- **文本片段**

流式应用是一种常见的应用类型,在采用上述多核处理器处理流式应用的应用数据时,为了充分利用该多核处理器的并行处理能力,可以将流式应用的应用数据划分为多个数据块,由多核处理器并行处理上述多个数据块。其中,多核处理器的并行处理过程中,可能会存在由于采用至少两个线程并行执行任务时,该至少两个线程同时访问一个数据块,而引发数据竞争。
现有技术中,为了避免上述数据竞争,在多核处理器的并行处理过程引入了“锁”。其中,线程在访问一个数据块之前,需要先获得该数据块的锁,并在访问完成后,需要释放该数据块的锁。如此在一个线程访问该数据块的过程中,其他线程则不能同时访问该数据块,则可以避免采用多个线程并行执行任务时,多个线程同时访问一个数据块而引发的数据竞争。
但是,存在的问题是:在多核处理器的并行处理过程引入了“锁”后,虽然可以避免多个线程并行执行任务时,同时访问一个数据块,但是在多线程并行执行任务的过程中,仍旧存在多个线程 同时竞争一个数据块的锁的问题,锁的竞争会带来额外的性能开销。
发明内容
本发明的实施例提供一种任务调度方法及装置,不仅可以减少多个线程并行执行任务时,同时访问一个数据块而引发的数据竞争,从而可以提高任务调度的效率。
为达到上述目的,本发明的实施例采用如下技术方案:
本发明实施例的第一方面,提供一种任务调度方法,该任务调度方法包括:根据待执行的多个任务与该多个任务待访问的M个数据块的对应关系,将上述多个任务中的每个任务添加到与该任务对应的数据块的任务队列,其中,该M个数据块与M个任务队列一一对应;采用N个线程并行执行该M个任务队列中N个任务队列中的任务,其中,该N个线程中的每个线程执行该N个任务队列中一个任务队列中的任务,该N个线程中不同的线程执行不同任务队列中的任务,2≤N≤M。
本发明实施例提供的任务调度方法,可以以数据块为中心,多个任务中的每个任务分别添加到与该任务对应的数据块的任务队列;然后采用N个线程中的每个线程分别执行一个任务队列中的任务。如此,即使多个线程并行运行,由于采用该多个线程中每一个线程针对不同的数据块,执行不同数据块的任务队列中的任务;因此,不会存在多个线程同时竞争一个数据块或者竞争一个数据块的锁的问题。
通过本方案,可以减少采用多个线程并行执行任务时,多个线程同时访问一个数据块而引发的数据竞争,从而可以提高任务调度的效率。并且,由于本方案中无需引入锁机制,因此可以避免引入锁带来的额外性能开销,降低并发错误的检测和调试难度。

- **工作指令 1**
在这段关于任务调度方法的文本中,以“通过本方案”开头的那一段列出了该方案带来的几项效果,请把它们全部列出。
- **工作指令 2**
请编辑记录中从含有“Would you like to save”的那一行起、直到含有“Bibliographic pro”的那一行为止的各行,把其中的“Comfort Keepers”一律改为“Home Helpers”,其余内容保持不变。只输出这些行,不要包含图片。
上面的文本与下面的记录是互不相关的两份材料。

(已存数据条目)
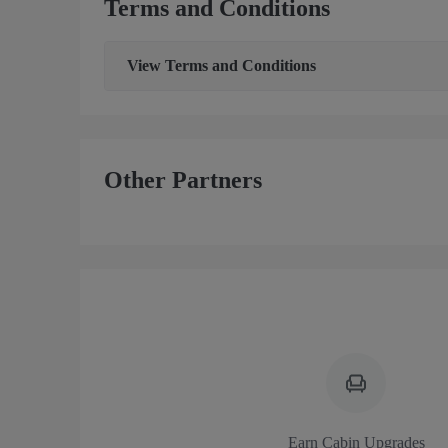
Terms and Conditions
View
Terms and Conditions
Other Partners
Earn Cabin Upgrades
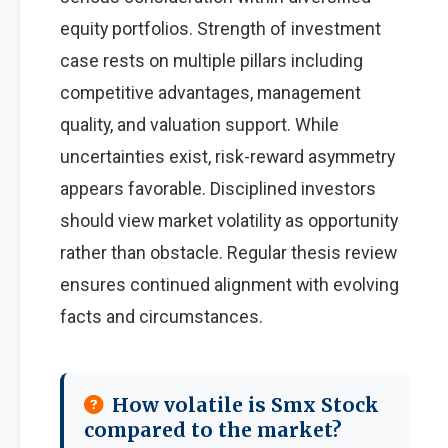
equity portfolios. Strength of investment
case rests on multiple pillars including
competitive advantages, management
quality, and valuation support. While
uncertainties exist, risk-reward asymmetry
appears favorable. Disciplined investors
should view market volatility as opportunity
rather than obstacle. Regular thesis review
ensures continued alignment with evolving
facts and circumstances.
How volatile is Smx Stock
compared to the market?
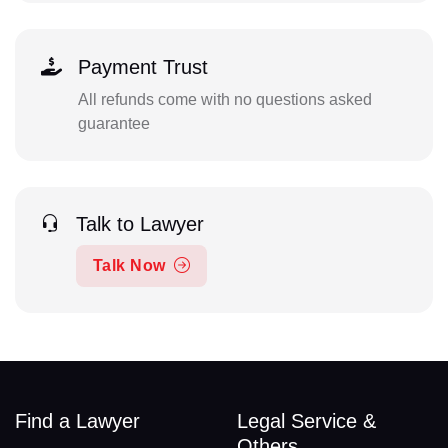
Payment Trust
All refunds come with no questions asked
guarantee
Talk to Lawyer
Talk Now
Find a Lawyer
Legal Service &
Others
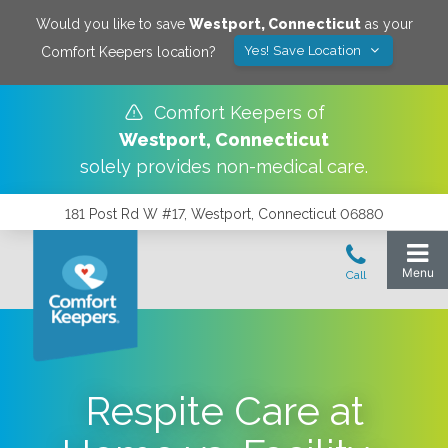
Would you like to save
Westport
,
Connecticut
as your
Yes! Save Location
Comfort Keepers location?
Comfort Keepers of
Westport
,
Connecticut
solely provides non-medical care.
181 Post Rd W #17, Westport, Connecticut 06880
Respite Care at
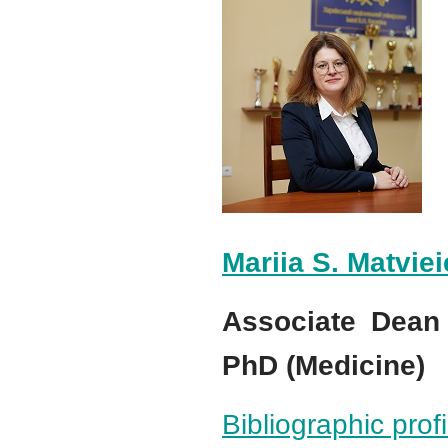
Mariia S. Matvie
Associate Dean 
PhD (Medicine)
Bibliographic pro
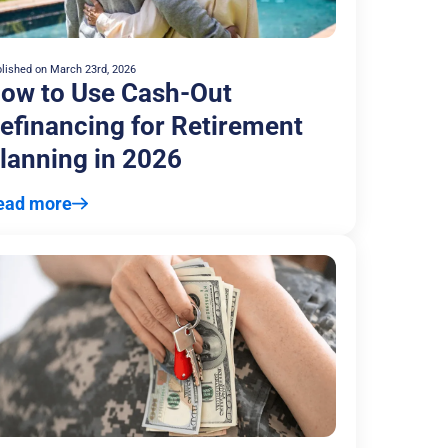
lished on
March 23rd, 2026
ow to Use Cash-Out
efinancing for Retirement
lanning in 2026
ead more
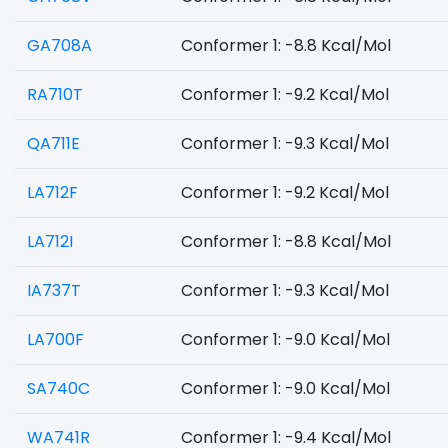
GA708A
Conformer 1: -8.8 Kcal/Mol
RA710T
Conformer 1: -9.2 Kcal/Mol
QA711E
Conformer 1: -9.3 Kcal/Mol
LA712F
Conformer 1: -9.2 Kcal/Mol
LA712I
Conformer 1: -8.8 Kcal/Mol
IA737T
Conformer 1: -9.3 Kcal/Mol
LA700F
Conformer 1: -9.0 Kcal/Mol
SA740C
Conformer 1: -9.0 Kcal/Mol
WA741R
Conformer 1: -9.4 Kcal/Mol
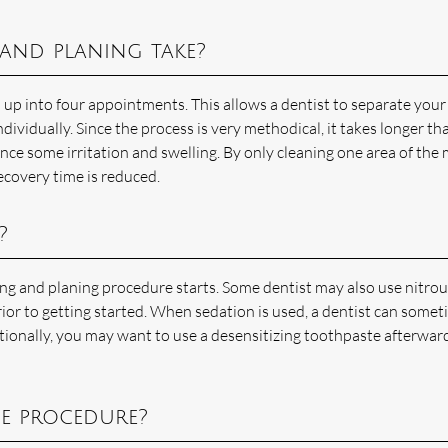
and planing take?
n up into four appointments. This allows a dentist to separate your
vidually. Since the process is very methodical, it takes longer th
ce some irritation and swelling. By only cleaning one area of the
ecovery time is reduced.
?
ing and planing procedure starts. Some dentist may also use nitro
rior to getting started. When sedation is used, a dentist can some
tionally, you may want to use a desensitizing toothpaste afterward
he procedure?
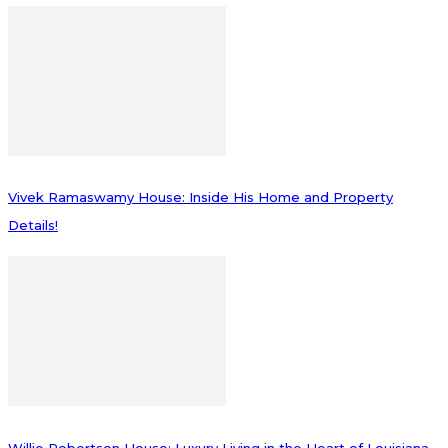
Vivek Ramaswamy House: Inside His Home and Property
Details!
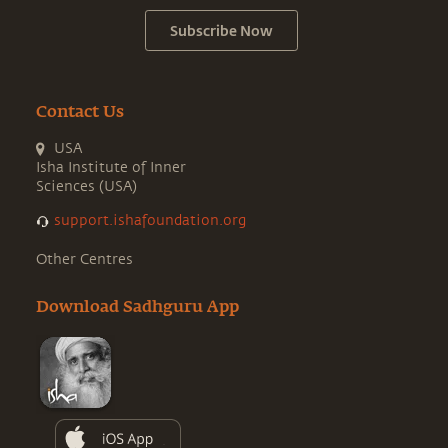
Subscribe Now
Contact Us
USA
Isha Institute of Inner
Sciences (USA)
support.ishafoundation.org
Other Centres
Download Sadhguru App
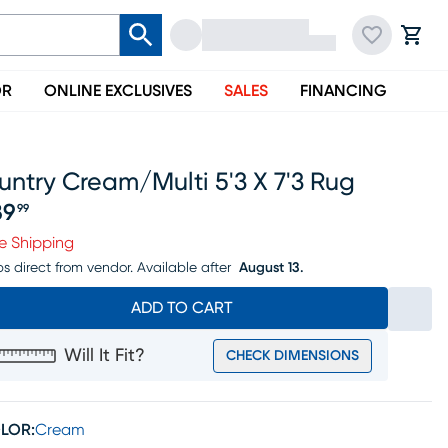
OR
ONLINE EXCLUSIVES
SALES
FINANCING
ntry Cream/multi 5'3 X 7'3 Rug
89
99
ice $189.99
e Shipping
ps direct from vendor.
Available after
August 13.
ADD TO CART
Will It Fit?
CHECK DIMENSIONS
LOR:
Cream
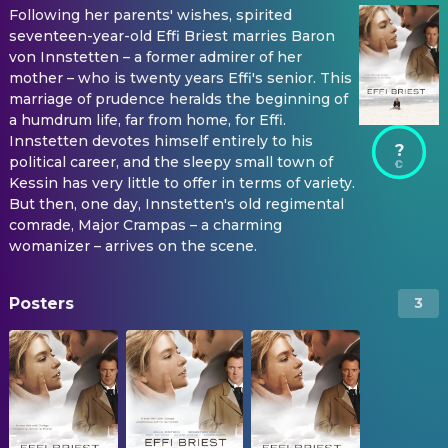
Following her parents' wishes, spirited
seventeen-year-old Effi Briest marries Baron
von Innstetten – a former admirer of her
mother – who is twenty years Effi's senior. This
marriage of prudence heralds the beginning of
a humdrum life, far from home, for Effi.
Innstetten devotes himself entirely to his
?
political career, and the sleepy small town of
Kessin has very little to offer in terms of variety.
But then, one day, Innstetten's old regimental
comrade, Major Crampas – a charming
womanizer – arrives on the scene.
Posters
3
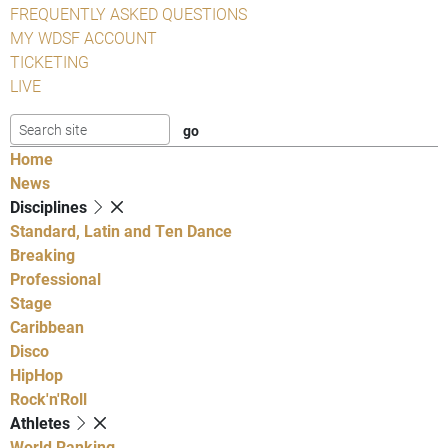
FREQUENTLY ASKED QUESTIONS
MY WDSF ACCOUNT
TICKETING
LIVE
Home
News
Disciplines
Standard, Latin and Ten Dance
Breaking
Professional
Stage
Caribbean
Disco
HipHop
Rock'n'Roll
Athletes
World Ranking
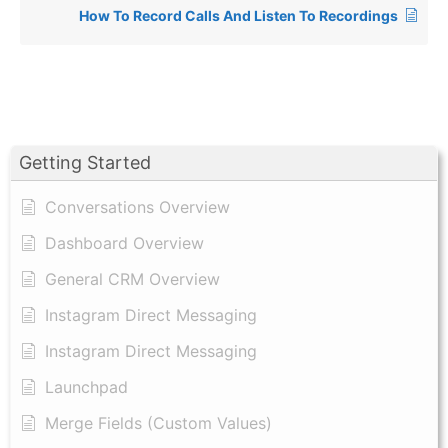
How To Record Calls And Listen To Recordings
Getting Started
Conversations Overview
Dashboard Overview
General CRM Overview
Instagram Direct Messaging
Instagram Direct Messaging
Launchpad
Merge Fields (Custom Values)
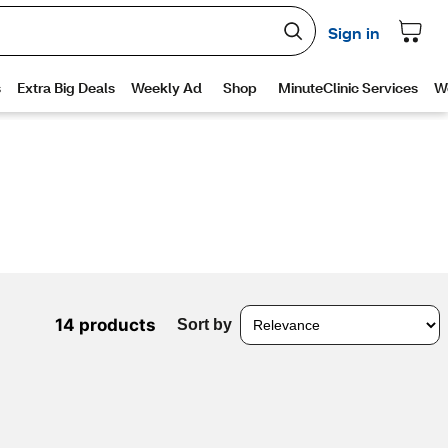
14 products
Sort by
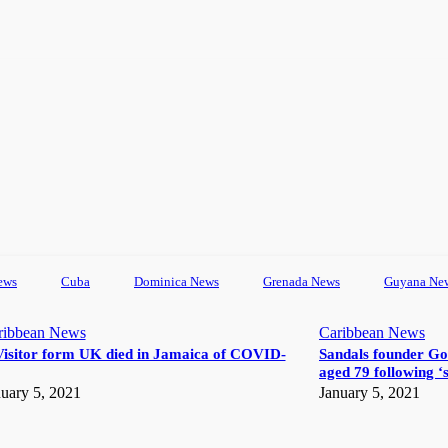
ews
Cuba
Dominica News
Grenada News
Guyana Ne
ribbean News
Caribbean News
Visitor form UK died in Jamaica of COVID-
Sandals founder Go
aged 79 following ‘s
uary 5, 2021
January 5, 2021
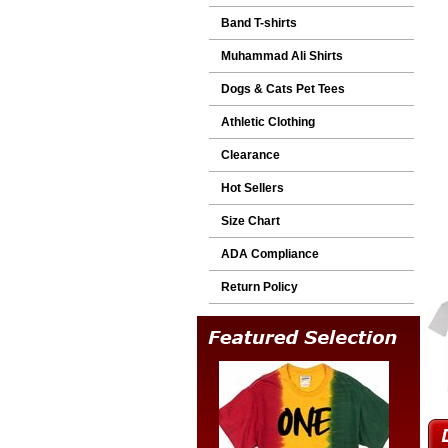
Band T-shirts
Muhammad Ali Shirts
Dogs & Cats Pet Tees
Athletic Clothing
Clearance
Hot Sellers
Size Chart
ADA Compliance
Return Policy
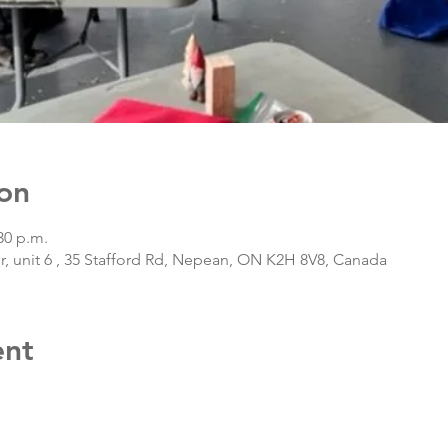
on
30 p.m.
, unit 6 , 35 Stafford Rd, Nepean, ON K2H 8V8, Canada
ent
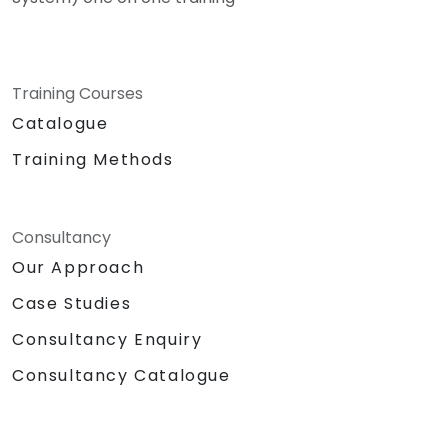
Training Courses
Catalogue
Training Methods
Consultancy
Our Approach
Case Studies
Consultancy Enquiry
Consultancy Catalogue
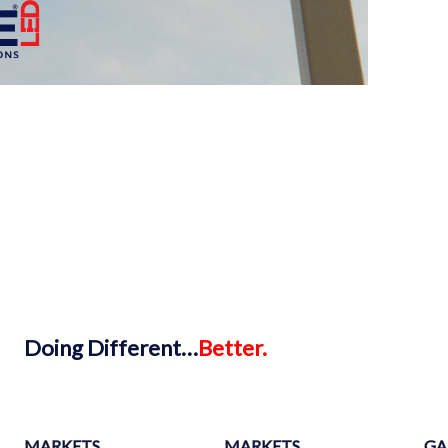
Doing
Different…
Better.
MARKETS
MARKETS
GA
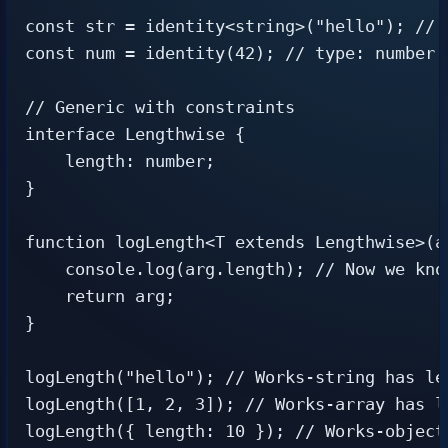
const str = identity<string>("hello"); // t
const num = identity(42); // type: number (
// Generic with constraints

interface Lengthwise {

    length: number;

}

function logLength<T extends Lengthwise>(ar
    console.log(arg.length); // Now we know
    return arg;

}

logLength("hello"); // Works-string has len
logLength([1, 2, 3]); // Works-array has le
logLength({ length: 10 }); // Works-object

- **任务答案 1**
1. 减少采用多个线程并行执行任务时,多个线程同时访问一个数据块而引发的数据竞争
2. 提高任务调度的效率
3. 避免引入锁带来的额外性能开销
4. 降低并发错误的检测和调试难度

- **任务答案 2**
Would you like to save
Westport
,
Connecticut
as your
Yes! Save Location
Home Helpers location?
Home Helpers of
Westport
,
Connecticut
solely provides non-medical care.
181 Post Rd W #17, Westport, Connecticut 06880
Respite Care at
Mariia S. Matvie
Associate Dean 
PhD (Medicine)
Bibliographic pro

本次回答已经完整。